Directions:
(a) Answer these questions from the FOXC1 figure legends:
(i) Which cells were transiently transfected with Xpress-tagged FOXC1 expression vectors?
(ii) From which cells were the ChIP products for qPCR isolated?
(iii) What label was attached to the oligonucleotides used in the EMSAs?
(b) Continue the FOXC1 figure legends, starting after the last line shown.

Excerpt:
|---|
Figure 1.
FOXC1 induces MSX2 expression.
(A).U2OS cells were transiently transfected with Xpress-tagged FOXC1 expression vectors. Levels of exogenous FOXC1 protein were determined by immunoblotting with anti-Xpress antibody. (B) MSX2 mRNA levels were measured by qRT-PCR in FOXC1-over expressing cells. Error bars represent the standard error of the mean. *, p value <0.0001.
Figure 2.
FOXC1 binds to the Msx2 promoter in vivo.
(A) Sequence analysis of upstream regulatory elements reveals the presence of a FOXC1 binding motif, indicated in bold, (TAAAT/CAAT) located in a conserved motif near the predicted Msx2 transcription start site of the mouse, rat and human genes. Small arrows correspond to the position of ChIP primers located in the promoter region or the coding region of mouse Msx2. Nucleotide sequences of the Electrophoretic mobility shift assay (EMSA) probes for wild type (WT) and mutated (MUT) FOXC1 binding sites are indicated. (B) Chromatin immunoprecipitation assays confirm the binding of FOXC1 to the Msx2 promoter in vivo. Quantitative PCR (qPCR) was conducted on ChiP products isolated from 10T1/2 cells using antibodies recognizing FOXC1 or normal immunoglobulins (IgG). Primers were designed amplify regions in the promoter flanking the putative FOXC1 binding site or exon 2 of the mouse Msx2 gene. Amplification signals are presented a percentage compared to input chromatin fraction. (C) EMSAs demonstrate FOXC1 binding to DNA elements in the Msx2 promoter. Extracts from U2OS cells or cells transfected with FOXC1 were incubated with IR700-labeled oligonucleotides correspond to the WT or MUT FOXC1 binding sites. FOXC1-DNA complexes are indicated by the arrow.
Figure 3.
FOXC1 activates the MSX2 promoter.
|---|
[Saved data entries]

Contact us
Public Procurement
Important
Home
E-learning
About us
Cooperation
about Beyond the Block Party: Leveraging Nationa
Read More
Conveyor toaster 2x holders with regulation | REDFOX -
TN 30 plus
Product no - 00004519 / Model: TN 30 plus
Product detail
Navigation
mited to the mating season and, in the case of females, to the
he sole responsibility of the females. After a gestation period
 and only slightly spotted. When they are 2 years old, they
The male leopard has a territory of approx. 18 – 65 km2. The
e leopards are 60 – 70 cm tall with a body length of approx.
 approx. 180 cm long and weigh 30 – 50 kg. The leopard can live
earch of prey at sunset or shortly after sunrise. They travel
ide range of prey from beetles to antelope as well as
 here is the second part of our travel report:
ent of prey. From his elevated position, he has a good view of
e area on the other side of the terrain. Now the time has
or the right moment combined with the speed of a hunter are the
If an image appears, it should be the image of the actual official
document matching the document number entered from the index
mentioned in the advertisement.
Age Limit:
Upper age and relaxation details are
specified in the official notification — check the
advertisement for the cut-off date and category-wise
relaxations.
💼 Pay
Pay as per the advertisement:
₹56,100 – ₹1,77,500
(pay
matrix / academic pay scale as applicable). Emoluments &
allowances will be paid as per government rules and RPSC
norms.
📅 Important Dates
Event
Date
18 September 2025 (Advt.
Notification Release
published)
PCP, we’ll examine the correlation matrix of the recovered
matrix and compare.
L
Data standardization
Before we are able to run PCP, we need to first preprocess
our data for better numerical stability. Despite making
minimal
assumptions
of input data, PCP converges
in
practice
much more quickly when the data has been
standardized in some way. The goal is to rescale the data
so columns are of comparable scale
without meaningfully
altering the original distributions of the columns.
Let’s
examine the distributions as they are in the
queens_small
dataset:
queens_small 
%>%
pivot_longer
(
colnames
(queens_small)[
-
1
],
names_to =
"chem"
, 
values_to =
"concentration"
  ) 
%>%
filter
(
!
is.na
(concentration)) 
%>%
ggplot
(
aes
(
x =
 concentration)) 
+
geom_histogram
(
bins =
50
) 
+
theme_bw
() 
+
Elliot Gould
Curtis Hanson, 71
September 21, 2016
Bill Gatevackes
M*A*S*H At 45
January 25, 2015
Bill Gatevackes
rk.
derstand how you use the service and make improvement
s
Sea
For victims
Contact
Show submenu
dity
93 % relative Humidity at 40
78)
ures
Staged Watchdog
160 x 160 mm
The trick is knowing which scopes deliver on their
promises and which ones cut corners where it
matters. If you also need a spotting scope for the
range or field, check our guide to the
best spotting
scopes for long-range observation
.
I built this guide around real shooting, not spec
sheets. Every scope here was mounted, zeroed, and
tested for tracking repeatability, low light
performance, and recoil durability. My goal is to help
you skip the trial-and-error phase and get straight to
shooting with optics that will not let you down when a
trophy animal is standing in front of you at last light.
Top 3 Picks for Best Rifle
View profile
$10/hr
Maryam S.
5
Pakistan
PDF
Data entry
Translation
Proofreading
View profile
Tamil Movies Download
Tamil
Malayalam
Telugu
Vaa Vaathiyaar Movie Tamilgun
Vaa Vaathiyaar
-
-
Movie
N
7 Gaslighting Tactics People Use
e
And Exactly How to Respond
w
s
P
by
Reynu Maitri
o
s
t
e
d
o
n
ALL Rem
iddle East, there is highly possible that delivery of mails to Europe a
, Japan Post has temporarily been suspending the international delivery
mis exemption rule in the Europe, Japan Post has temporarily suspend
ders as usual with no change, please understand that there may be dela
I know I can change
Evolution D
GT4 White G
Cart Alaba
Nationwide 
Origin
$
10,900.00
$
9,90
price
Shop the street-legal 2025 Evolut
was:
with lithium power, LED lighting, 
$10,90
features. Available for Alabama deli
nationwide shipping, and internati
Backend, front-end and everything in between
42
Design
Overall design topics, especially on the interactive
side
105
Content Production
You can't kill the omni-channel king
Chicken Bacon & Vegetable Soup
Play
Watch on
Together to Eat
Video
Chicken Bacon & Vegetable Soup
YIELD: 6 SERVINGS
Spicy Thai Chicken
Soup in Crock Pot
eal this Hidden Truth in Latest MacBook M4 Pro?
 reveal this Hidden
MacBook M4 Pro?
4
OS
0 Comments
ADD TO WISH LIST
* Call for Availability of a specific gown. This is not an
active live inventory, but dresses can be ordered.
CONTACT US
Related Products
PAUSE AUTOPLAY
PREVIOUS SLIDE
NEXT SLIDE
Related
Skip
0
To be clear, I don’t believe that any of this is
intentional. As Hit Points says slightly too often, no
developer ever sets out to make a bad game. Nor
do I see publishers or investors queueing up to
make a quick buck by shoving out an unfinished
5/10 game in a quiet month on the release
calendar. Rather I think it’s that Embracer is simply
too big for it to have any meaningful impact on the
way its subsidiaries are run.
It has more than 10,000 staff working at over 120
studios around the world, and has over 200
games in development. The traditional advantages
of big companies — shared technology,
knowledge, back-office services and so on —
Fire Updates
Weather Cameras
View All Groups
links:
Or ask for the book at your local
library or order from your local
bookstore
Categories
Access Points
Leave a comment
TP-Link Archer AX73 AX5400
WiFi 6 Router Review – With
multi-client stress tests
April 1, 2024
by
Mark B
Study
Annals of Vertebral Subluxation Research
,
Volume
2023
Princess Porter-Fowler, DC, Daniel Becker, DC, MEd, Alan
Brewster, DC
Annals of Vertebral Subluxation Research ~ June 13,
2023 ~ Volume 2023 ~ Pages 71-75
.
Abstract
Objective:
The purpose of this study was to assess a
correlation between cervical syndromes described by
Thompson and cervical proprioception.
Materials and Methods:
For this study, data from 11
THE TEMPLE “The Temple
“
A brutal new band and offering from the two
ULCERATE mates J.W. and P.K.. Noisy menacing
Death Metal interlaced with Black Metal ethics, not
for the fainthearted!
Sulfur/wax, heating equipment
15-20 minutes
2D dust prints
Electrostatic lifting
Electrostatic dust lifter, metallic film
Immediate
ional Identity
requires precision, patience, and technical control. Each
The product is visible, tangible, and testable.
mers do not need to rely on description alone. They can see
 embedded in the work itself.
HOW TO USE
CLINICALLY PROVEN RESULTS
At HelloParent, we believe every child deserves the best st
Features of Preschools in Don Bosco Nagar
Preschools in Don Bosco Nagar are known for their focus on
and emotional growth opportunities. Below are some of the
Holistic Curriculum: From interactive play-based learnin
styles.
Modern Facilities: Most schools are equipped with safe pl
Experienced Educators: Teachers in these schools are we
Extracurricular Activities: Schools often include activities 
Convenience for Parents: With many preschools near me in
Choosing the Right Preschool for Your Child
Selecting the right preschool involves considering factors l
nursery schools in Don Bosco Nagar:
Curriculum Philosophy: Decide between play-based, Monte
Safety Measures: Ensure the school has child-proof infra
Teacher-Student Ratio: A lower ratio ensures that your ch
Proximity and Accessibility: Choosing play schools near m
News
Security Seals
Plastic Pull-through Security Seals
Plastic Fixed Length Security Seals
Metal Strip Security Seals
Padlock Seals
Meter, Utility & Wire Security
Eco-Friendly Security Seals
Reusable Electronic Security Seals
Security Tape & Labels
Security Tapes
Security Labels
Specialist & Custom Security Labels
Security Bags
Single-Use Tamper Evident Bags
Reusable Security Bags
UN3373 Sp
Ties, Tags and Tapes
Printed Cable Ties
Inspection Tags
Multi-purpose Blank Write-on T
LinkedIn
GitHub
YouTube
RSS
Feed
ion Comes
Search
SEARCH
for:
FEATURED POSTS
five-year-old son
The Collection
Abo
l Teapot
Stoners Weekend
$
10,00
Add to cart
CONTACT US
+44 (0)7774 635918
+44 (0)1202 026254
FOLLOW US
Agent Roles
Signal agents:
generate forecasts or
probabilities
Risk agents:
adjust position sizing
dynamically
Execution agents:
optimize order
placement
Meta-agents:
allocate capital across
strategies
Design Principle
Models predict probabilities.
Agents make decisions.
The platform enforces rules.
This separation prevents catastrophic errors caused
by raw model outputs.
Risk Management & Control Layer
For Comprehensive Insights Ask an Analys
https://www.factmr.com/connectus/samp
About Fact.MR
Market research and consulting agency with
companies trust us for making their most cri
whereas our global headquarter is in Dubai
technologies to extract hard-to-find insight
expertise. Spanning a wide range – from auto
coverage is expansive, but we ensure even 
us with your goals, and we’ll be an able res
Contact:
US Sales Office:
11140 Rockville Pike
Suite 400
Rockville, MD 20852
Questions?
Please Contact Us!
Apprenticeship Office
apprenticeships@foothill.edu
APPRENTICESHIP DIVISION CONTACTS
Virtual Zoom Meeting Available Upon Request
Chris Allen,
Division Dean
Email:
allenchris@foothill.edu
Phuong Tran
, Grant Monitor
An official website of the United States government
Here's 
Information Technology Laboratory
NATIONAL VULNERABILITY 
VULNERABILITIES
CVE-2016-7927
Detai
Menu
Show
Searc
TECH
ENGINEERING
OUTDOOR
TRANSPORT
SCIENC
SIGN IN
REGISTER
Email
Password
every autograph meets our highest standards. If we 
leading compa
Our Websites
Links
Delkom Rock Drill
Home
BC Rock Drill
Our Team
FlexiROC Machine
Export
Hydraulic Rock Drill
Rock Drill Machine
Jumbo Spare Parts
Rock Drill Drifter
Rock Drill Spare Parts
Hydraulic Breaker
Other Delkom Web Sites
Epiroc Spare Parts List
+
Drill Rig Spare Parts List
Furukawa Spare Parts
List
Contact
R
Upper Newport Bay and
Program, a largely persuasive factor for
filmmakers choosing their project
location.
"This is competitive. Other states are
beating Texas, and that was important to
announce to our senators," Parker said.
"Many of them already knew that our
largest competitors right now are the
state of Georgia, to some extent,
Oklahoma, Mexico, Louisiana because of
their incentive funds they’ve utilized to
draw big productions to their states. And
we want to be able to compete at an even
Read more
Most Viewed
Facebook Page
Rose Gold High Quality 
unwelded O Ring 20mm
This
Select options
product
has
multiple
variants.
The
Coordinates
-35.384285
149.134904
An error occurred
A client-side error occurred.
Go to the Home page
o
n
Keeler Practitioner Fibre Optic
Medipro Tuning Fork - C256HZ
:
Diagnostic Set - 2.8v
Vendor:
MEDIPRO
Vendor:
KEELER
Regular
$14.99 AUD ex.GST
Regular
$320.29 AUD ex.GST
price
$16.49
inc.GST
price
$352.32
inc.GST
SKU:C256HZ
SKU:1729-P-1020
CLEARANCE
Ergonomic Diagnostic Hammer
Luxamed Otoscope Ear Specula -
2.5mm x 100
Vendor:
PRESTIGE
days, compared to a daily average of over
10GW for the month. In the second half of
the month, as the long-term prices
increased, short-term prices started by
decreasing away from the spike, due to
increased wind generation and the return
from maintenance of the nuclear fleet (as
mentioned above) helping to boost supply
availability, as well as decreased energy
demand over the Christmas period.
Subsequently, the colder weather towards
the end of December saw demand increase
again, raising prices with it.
|---|
Task results:
(a)
(i) U2OS cells
(ii) 10T1/2 cells
(iii) IR700

(b)
(A) Luciferase (luc) reporter vectors consisting of the human (h) or mouse (m) MSX2 promoter which contained the conserved FOXC1 binding element were created. Transfection of 10T1/2 cells with FOXC1 expression vectors lead to a robust activation of both human and mouse MSX2 promoters. (B) The putative FOXC1 binding sites was mutated in the mouse Msx2-luc reporter. Wild type and mutated Msx2-luciferase vectors were co-transfected with empty pcDNA4 (vector) or Xpress tagged-FOXC1. Error bars correspond the standard error of the mean.
Figure 4.
FOXC1 shRNA expression reduces MSX2 mRNA levels.
(A) MB231 cells were transduced with lentiviral particles containing EGFP or FOXC1 shRNA. Pooled puromycin resistant colonies were expanded and FOXC1 expression analyzed semiquatitative rt-PCR. (B). qRT-PCR data indicating reduced expression of MSX2 mRNA in MB231 cells when FOXC1 levels are reduced by RNA interference.
Figure 5.
FOXC1 overexpression induced ectopic osteoblast transdifferentiation of C2C12 cells.
C2C12 myoblasts were transduced with retroviruses containing pBABE (empty vector control) or pBABE-FOXC1. Cells were grown to 95% confluence and stained for alkaline phosphatase activity after 4 days.
Figure 6.
Increased expression of osteogenic marker genes in FOXC1-expressing C2C12 cells.
Levels of Msx2, Runx2, Sp7 (Osterix), Alkaline Phosphatase (Alp) and Osteocalcin (Ocn) mRNA levels were determined by qRT-PCR from C2C12 cells transduced with empty pBABE or FOXC1 retroviral particles. * p<0.05; ns, not significant.